Initiating in-center hemodialysis with a central venous catheter represents a nonoptimal start of end-stage kidney disease (ESKD). We studied whether nonoptimal start rates were higher in residents of 11 states that did not expand Medicaid access in 2014 relative to residents of 27 states that did.

Methods

We included yearly data from 2006-2019 for persons aged 18-64 years. We identified age, sex, and race/ethnicity state-level population estimates using US Census Bureau data and counts of nonoptimal ESKD starts from the US Renal Data System. We compared incidence rates between expansion and non-expansion states in the pre- and post-expansion periods using age, sex, and race/ethnicity adjusted Poisson regression.

Results

Before Medicaid expansion, the yearly rate of nonoptimal ESKD starts was 216.8 cases per million persons (PMP) in non-expansion states and 199.3 PMP in expansion states, with rates decreasing in both groups across this period (Figure). After Medicaid expansion, nonoptimal start rates were relatively stable in the expansion states (191.2 cases PMP) but increased in the non-expansion states (216.9 cases PMP). Thus, compared with the expansion states, the average yearly incidence was 17.4 (95% CI 15.8–19.1) PMP higher in non-expansion states in the pre-expansion period and 25.7 (95% CI 23.9–27.5) PMP higher in the post-expansion period (post vs pre difference in difference: 8.2; 95% CI 5.8–10.7 PMP).
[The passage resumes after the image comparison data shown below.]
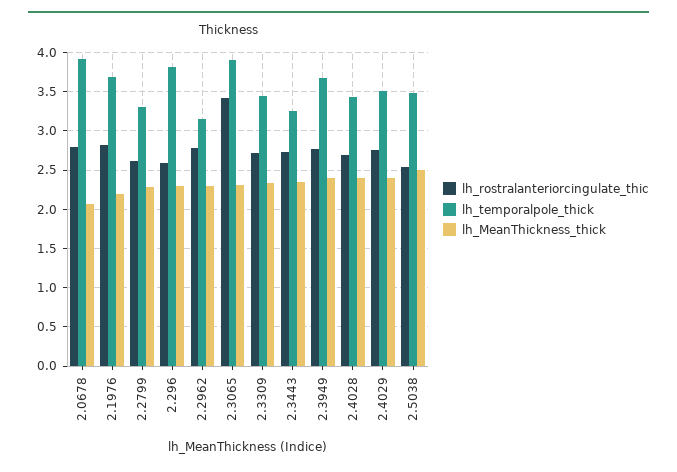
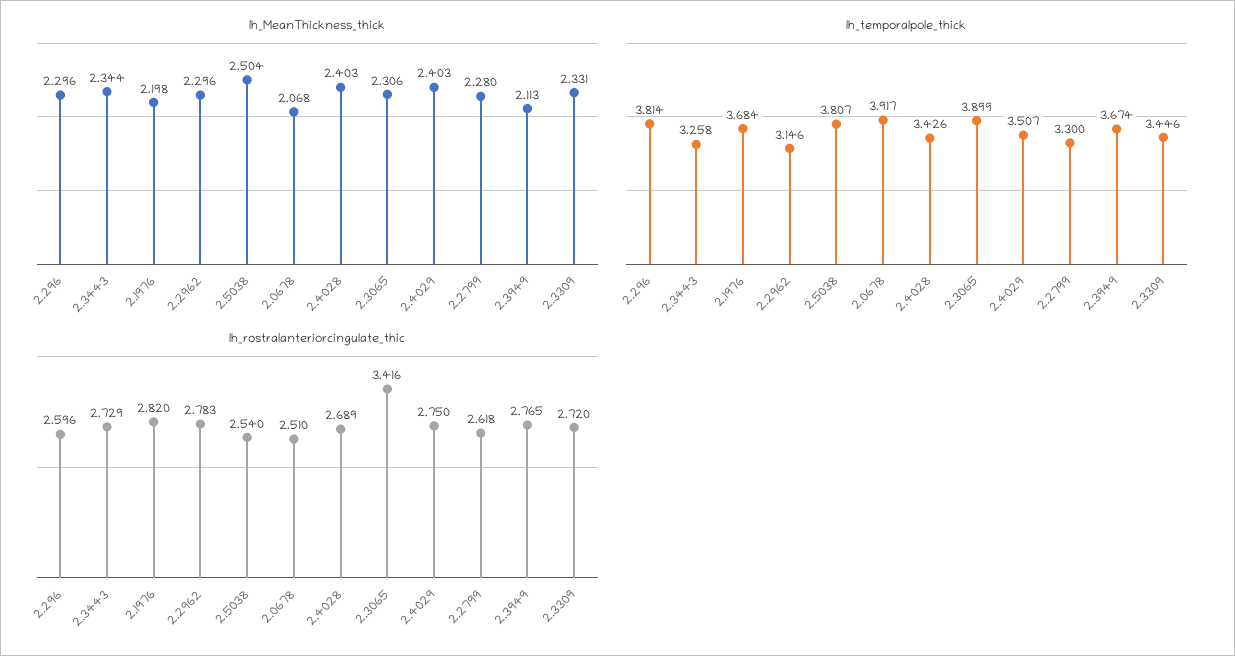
lh_rostralanteriorcingulate_thic, 2.0678: 2.8 -> 2.51
lh_MeanThickness_thick, 2.3949: 2.4 -> 2.113
lh_temporalpole_thick, 2.5038: 3.5 -> 3.807

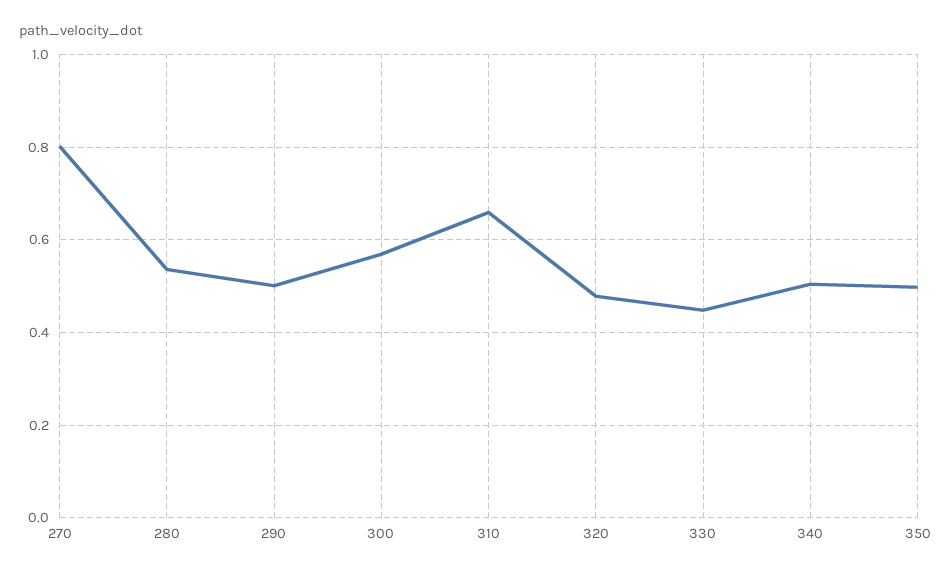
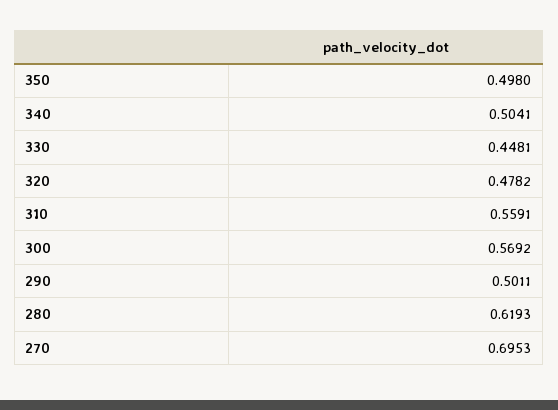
270: 0.8 -> 0.6953
280: 0.54 -> 0.6193
310: 0.66 -> 0.5591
Notably, the difference in difference estimates were highest among the age 45-64 years (17.3; 95% CI 12.0–22.7 PMP) and non-Hispanic White (16.2; 95% CI 13.6–18.8 PMP) subgroups.

Conclusion

In the 6 years after enactment of the Affordable Care Act, rates of nonoptimal ESKD start were stable in states that expanded access to Medicaid but increased in states that did not. Further studies should examine whether increases in nonoptimal starts in non-expansion states may be attributable to less access to healthcare among uninsured persons with kidney disease.